SL: I don’t see policy so much as being different. I do see a reprioritization of immigrants who commit crimes. Under Bush, it was a priority. Under Obama, it’s actually an increased priority – there’s actually an increase in overall deportations. But this depends on the area of enforcement. The workplace is different.

PROSPECT: Do you believe that businesses that have been enjoying the lack of regulation in the workplace will continue to hold a powerful voice in politics under the Obama administration?

SL: On some level, they have been able to maintain power, mainly because of economic meltdown. Maybe otherwise Obama would be more strident against it… but some is tempered because [the economy is] already suffering.

PROSPECT: Porter also mentions a social security screening device that can be used by employers to use during interviews.
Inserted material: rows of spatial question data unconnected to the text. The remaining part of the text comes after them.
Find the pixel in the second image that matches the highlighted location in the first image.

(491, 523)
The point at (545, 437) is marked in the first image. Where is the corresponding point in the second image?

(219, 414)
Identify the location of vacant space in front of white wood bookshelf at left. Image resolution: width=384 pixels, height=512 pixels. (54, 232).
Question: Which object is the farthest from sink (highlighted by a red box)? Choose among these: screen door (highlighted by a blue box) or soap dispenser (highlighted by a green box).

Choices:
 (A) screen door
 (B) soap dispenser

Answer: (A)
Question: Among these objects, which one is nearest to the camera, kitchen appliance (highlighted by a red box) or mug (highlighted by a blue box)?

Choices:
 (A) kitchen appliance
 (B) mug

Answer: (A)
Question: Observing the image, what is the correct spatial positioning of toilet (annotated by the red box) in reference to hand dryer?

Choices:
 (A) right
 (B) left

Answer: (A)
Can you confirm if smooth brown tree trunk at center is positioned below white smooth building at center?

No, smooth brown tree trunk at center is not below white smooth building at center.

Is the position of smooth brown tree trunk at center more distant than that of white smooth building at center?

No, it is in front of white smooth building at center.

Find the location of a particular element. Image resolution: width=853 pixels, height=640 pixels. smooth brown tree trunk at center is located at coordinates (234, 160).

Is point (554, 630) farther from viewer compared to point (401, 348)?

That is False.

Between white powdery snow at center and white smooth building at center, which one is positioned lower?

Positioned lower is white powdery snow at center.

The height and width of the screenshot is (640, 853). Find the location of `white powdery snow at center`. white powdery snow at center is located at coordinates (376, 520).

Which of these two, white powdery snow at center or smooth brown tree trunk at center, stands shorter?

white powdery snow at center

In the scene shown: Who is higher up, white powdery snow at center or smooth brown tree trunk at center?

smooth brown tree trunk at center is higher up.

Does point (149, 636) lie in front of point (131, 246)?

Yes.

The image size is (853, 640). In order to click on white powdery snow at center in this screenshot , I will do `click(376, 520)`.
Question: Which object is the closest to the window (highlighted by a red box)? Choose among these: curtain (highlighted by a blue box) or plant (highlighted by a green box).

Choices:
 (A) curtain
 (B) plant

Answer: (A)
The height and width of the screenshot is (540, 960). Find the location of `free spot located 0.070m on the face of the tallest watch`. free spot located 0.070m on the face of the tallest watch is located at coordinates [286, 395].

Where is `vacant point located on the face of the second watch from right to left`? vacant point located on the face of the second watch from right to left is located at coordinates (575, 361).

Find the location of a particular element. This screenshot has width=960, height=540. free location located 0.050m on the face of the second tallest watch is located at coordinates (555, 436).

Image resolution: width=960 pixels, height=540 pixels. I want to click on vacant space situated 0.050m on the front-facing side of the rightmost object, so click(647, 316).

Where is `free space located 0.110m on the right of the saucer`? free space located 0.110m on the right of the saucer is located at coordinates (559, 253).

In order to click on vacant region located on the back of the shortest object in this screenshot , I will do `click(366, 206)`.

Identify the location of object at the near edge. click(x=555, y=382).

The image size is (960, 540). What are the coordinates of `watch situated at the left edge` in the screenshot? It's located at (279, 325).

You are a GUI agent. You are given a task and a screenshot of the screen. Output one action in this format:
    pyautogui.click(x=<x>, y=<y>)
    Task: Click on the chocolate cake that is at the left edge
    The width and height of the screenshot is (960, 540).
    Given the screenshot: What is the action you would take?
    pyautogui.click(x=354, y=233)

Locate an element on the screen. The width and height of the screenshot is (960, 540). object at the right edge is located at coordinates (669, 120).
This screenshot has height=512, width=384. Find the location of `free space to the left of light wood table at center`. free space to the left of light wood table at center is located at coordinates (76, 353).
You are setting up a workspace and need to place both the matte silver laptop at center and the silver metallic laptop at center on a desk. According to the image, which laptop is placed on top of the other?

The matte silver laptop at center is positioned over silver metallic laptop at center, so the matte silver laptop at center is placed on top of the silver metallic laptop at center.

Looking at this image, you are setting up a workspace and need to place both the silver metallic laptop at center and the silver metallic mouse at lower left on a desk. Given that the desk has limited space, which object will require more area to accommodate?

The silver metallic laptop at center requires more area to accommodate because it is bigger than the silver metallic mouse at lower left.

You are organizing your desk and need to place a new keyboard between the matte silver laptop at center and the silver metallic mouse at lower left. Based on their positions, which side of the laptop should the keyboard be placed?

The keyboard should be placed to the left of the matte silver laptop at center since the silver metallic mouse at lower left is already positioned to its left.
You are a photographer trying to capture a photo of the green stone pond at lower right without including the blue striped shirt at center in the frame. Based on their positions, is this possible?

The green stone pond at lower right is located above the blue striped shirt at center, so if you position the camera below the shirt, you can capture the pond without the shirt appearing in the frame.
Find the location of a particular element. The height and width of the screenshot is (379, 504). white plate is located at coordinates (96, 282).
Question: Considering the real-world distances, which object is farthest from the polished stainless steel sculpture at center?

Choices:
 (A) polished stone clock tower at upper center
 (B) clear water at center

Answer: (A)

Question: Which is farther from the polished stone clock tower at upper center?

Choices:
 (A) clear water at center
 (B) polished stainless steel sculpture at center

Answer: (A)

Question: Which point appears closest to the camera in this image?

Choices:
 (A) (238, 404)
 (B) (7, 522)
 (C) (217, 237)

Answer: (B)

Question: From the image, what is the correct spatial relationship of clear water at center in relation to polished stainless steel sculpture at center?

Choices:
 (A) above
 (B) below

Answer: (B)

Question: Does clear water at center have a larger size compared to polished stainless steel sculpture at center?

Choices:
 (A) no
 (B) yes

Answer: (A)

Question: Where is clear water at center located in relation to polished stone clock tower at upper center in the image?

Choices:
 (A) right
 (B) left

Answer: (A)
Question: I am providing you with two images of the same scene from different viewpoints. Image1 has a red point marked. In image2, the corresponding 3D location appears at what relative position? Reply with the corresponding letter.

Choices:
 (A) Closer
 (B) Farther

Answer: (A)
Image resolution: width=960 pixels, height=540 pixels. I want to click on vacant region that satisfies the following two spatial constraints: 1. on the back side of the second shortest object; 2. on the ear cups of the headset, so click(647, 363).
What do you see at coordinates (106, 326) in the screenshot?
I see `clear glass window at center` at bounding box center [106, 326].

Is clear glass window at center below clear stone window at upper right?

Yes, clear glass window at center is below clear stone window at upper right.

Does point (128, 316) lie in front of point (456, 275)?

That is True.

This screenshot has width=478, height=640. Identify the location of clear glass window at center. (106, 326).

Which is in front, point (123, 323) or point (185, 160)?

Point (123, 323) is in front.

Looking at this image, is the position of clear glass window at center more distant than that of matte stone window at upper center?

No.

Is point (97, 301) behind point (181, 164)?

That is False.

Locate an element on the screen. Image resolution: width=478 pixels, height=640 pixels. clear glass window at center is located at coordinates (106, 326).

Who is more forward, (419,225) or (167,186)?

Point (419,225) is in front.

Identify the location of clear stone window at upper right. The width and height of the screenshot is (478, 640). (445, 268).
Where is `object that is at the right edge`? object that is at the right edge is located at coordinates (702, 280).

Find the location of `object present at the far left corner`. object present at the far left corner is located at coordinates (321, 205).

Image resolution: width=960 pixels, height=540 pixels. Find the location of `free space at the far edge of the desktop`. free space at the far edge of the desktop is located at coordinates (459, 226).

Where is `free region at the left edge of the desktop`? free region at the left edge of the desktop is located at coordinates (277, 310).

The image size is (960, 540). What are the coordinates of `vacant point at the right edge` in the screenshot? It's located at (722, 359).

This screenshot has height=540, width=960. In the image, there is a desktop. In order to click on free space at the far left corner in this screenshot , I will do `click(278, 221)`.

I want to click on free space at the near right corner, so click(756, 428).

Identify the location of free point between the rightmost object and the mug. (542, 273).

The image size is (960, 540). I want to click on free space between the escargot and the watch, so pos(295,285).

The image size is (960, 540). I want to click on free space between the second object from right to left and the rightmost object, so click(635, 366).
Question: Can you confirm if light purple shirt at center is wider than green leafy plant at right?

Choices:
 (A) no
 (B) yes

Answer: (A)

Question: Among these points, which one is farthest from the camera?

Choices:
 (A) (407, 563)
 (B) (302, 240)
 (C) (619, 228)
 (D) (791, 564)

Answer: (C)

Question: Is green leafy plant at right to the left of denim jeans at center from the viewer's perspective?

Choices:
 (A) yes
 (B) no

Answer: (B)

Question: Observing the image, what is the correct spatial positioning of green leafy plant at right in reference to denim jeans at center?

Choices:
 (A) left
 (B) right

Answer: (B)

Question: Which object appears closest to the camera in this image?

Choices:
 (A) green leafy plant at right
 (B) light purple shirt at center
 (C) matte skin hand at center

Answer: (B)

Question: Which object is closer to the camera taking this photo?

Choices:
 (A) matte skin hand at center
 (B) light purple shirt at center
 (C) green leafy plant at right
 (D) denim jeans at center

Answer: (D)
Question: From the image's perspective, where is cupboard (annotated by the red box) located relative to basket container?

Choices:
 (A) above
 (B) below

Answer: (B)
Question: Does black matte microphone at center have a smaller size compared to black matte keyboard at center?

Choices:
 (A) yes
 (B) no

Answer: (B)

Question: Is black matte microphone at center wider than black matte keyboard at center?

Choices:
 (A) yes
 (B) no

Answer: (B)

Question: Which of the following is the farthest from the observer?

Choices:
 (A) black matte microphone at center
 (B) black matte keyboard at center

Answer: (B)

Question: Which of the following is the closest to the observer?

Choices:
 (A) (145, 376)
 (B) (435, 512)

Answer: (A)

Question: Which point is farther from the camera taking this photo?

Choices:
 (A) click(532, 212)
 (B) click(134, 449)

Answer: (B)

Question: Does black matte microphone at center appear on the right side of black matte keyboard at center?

What other kinds of employer regulation could we begin to foresee happening in the workplace?

SL: I think he might be referring to eVerify, which is a very problematic system. The database is a social security one that is different than the one concerning immigrants, and there are a number of inconsistencies bringing up “non-match” results. Alternatively, Congress has pushed for a national identity card, which would erase questions of citizenship. However, it has been pushed back because of issues of privacy.

PROSPECT: Your career is unique in that you represent both the legal and academic communities. You make an argument that immigration reform should focus on the workplace and that it should be a responsibility of the Department of Labor. Do you see any political or academic movements that are encouraging your argument? From your fields of research, do you see more attention being paid to immigration studies in the workplace?

SL: There is an increasing awareness about workers rights as pertaining to immigrants. In the legal community and the academic community there are folks at Yale and Loyola, among other places, who pay attention. In the legal community, worker’s rights often include immigrants’ rights. The significant aspect of this talk at UCSD was that it forced me to think about the DOL, and I realized that I’m not entirely comfortable with it – I’m just exploring it. It could be a structure of enforcement, but there needs to be a greater awareness of the DOL and the DOL needs to be given more resources. I think that academics are concerned that they stand at odds with the mainstream public.

PROSPECT: If the DOL were to take over more responsibilities in employer regulation, would ICE be free to focus on homeland security in a more effective manner?

SL: It would simply allow ICE to focus on what it’s good at – going after non-citizens, investigating potential criminal activity, investigating employers who are parading as traffickers. It’s not really clear who is better suited for this job.

PROSPECT: Ideally, what kinds of trustworthy information do you think needs to be offered to people who are unauthorized residents? If the DOL launched a progressive campaign for immigrants, what could it offer in local communities to lessen the demand on neighborhood organizations and cultural centers?

SL: I think it could provide basic things like working with stake-holder organizations and cultural centers, letting people be comfortable that reporting workplace violations will not lead to deportation. I was talking to a lawyer who works for a migrant farmworkers organization and he was telling me how he has to wear a bright yellow shirt when he’s around them or just anything that will make him not look like a government official. It’s a huge challenge.

PROSPECT: Do you have any last thoughts?

SL: I just wanted to add that the UCSD talk was really useful for me because it allowed me to think about how much of a role the DOL should play and that I do want it expanded. But I don’t think the DOL should punish employers for immigration violations – so I think I’m still on the fence about what kind of role it should play. Certainly we should increase the number of U-Visas for the DOL and also increase DOL funding for informational and educational campaigns toward migrant workers.